BEGIN

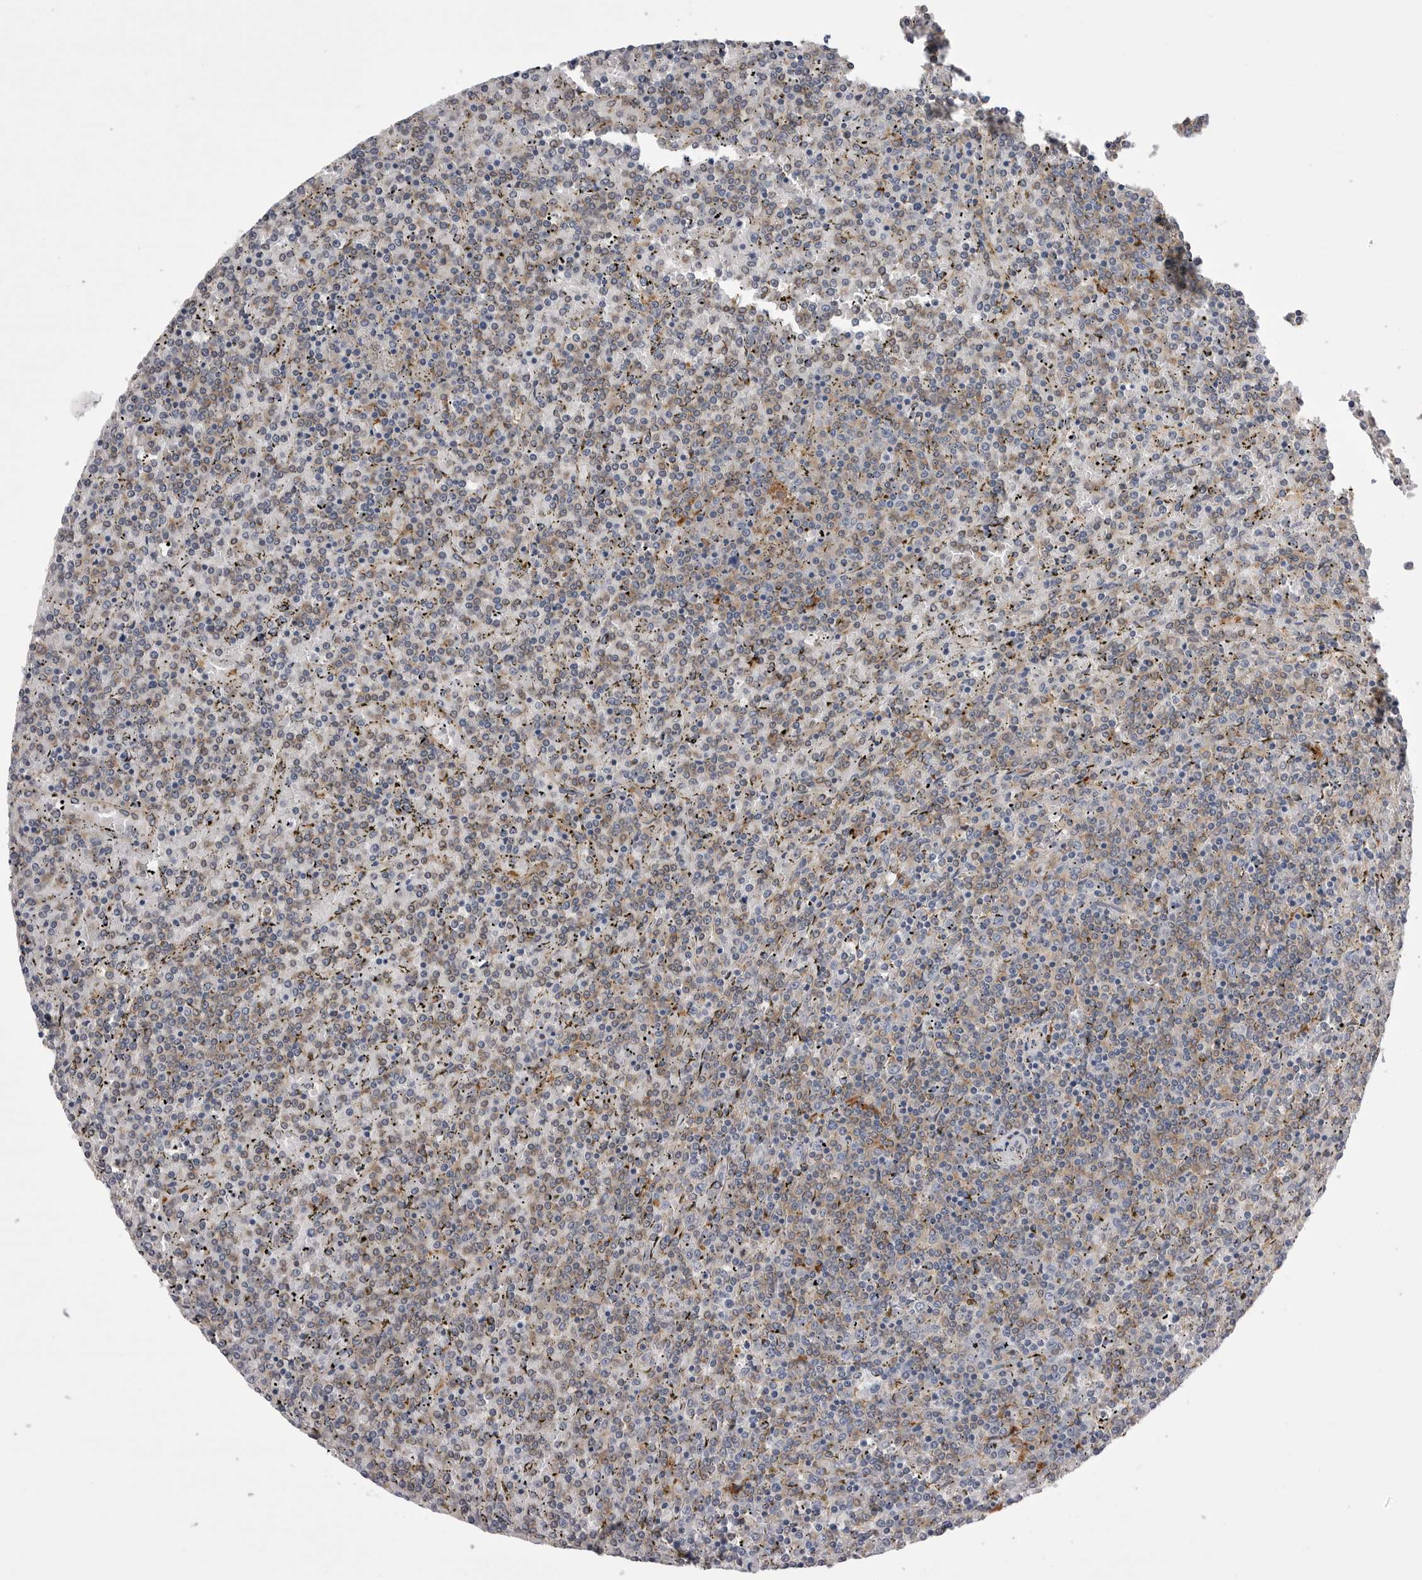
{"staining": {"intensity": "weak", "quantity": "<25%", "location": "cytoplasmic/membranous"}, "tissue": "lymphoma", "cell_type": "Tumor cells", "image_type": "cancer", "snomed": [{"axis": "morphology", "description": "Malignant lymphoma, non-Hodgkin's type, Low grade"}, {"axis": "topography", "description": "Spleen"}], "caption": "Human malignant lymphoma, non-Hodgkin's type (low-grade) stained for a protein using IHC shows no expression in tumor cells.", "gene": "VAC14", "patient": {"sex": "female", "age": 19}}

END
BEGIN

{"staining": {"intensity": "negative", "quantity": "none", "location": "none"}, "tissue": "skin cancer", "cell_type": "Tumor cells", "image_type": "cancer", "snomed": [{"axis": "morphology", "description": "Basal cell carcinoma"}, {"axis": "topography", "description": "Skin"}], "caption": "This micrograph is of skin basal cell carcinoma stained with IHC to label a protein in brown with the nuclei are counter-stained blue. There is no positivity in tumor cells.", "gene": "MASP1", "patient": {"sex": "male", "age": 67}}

END
BEGIN

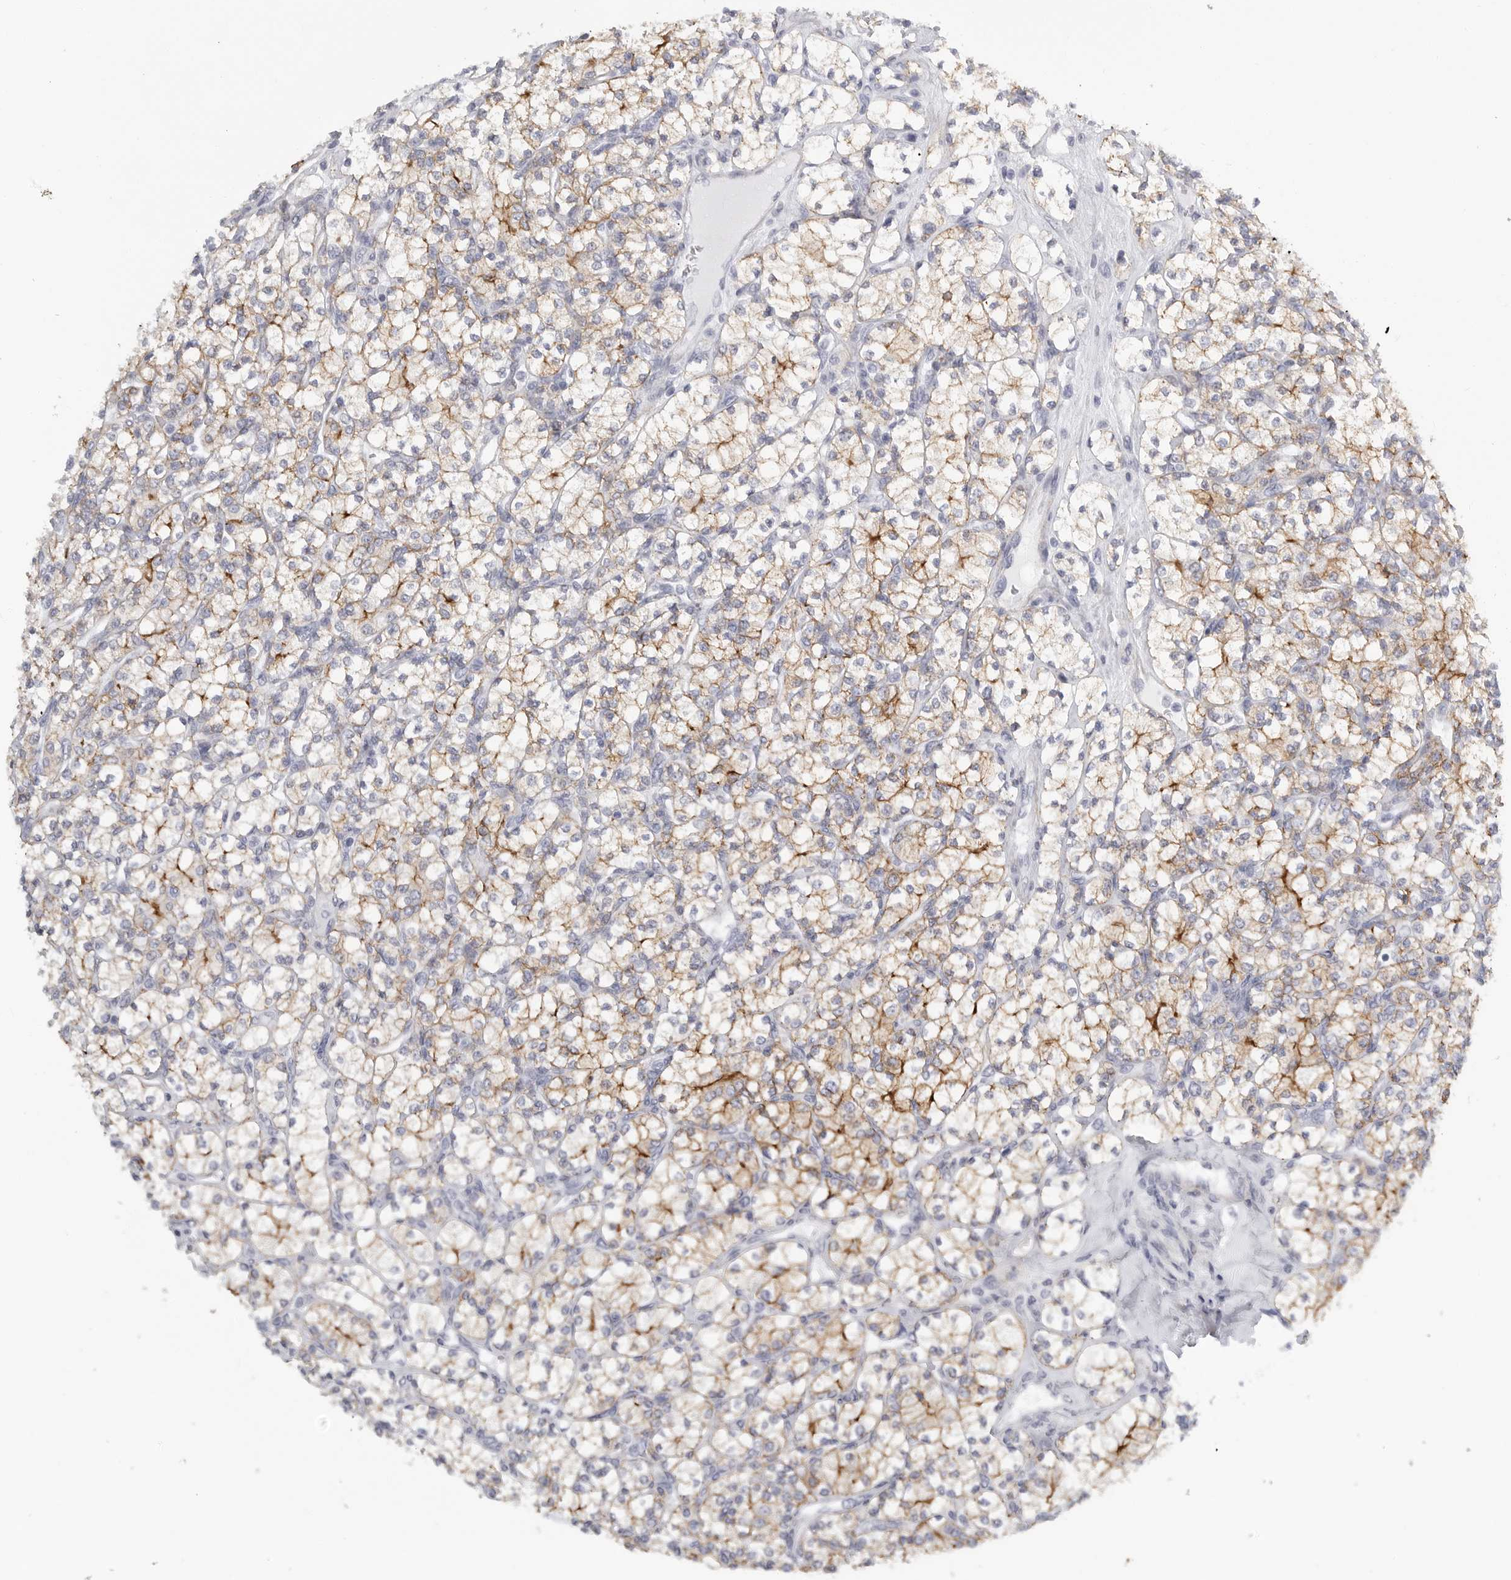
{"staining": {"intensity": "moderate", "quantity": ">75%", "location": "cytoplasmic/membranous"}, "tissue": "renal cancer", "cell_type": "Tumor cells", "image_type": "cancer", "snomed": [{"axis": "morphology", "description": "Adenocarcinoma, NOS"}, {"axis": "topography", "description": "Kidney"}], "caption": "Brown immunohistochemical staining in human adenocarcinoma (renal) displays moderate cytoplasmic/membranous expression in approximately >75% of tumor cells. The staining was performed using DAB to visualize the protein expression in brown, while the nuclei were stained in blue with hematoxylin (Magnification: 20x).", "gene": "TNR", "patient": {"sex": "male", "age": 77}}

END

◆ **Exercise directions**:
Please return all lines above in which the string "brown" is found.

◆ **Exercise output**:
{"staining": {"intensity": "negative", "quantity": "none", "location": "none"}, "tissue": "skin cancer", "cell_type": "Tumor cells", "image_type": "cancer", "snomed": [{"axis": "morphology", "description": "Basal cell carcinoma"}, {"axis": "topography", "description": "Skin"}], "caption": "This micrograph is of skin basal cell carcinoma stained with IHC to label a protein in brown with the nuclei are counter-stained blue. There is no positivity in tumor cells.", "gene": "MASP1", "patient": {"sex": "male", "age": 67}}
{"staining": {"intensity": "moderate", "quantity": ">75%", "location": "cytoplasmic/membranous"}, "tissue": "renal cancer", "cell_type": "Tumor cells", "image_type": "cancer", "snomed": [{"axis": "morphology", "description": "Adenocarcinoma, NOS"}, {"axis": "topography", "description": "Kidney"}], "caption": "Brown immunohistochemical staining in human adenocarcinoma (renal) displays moderate cytoplasmic/membranous expression in approximately >75% of tumor cells. The staining was performed using DAB to visualize the protein expression in brown, while the nuclei were stained in blue with hematoxylin (Magnification: 20x).", "gene": "TNR", "patient": {"sex": "male", "age": 77}}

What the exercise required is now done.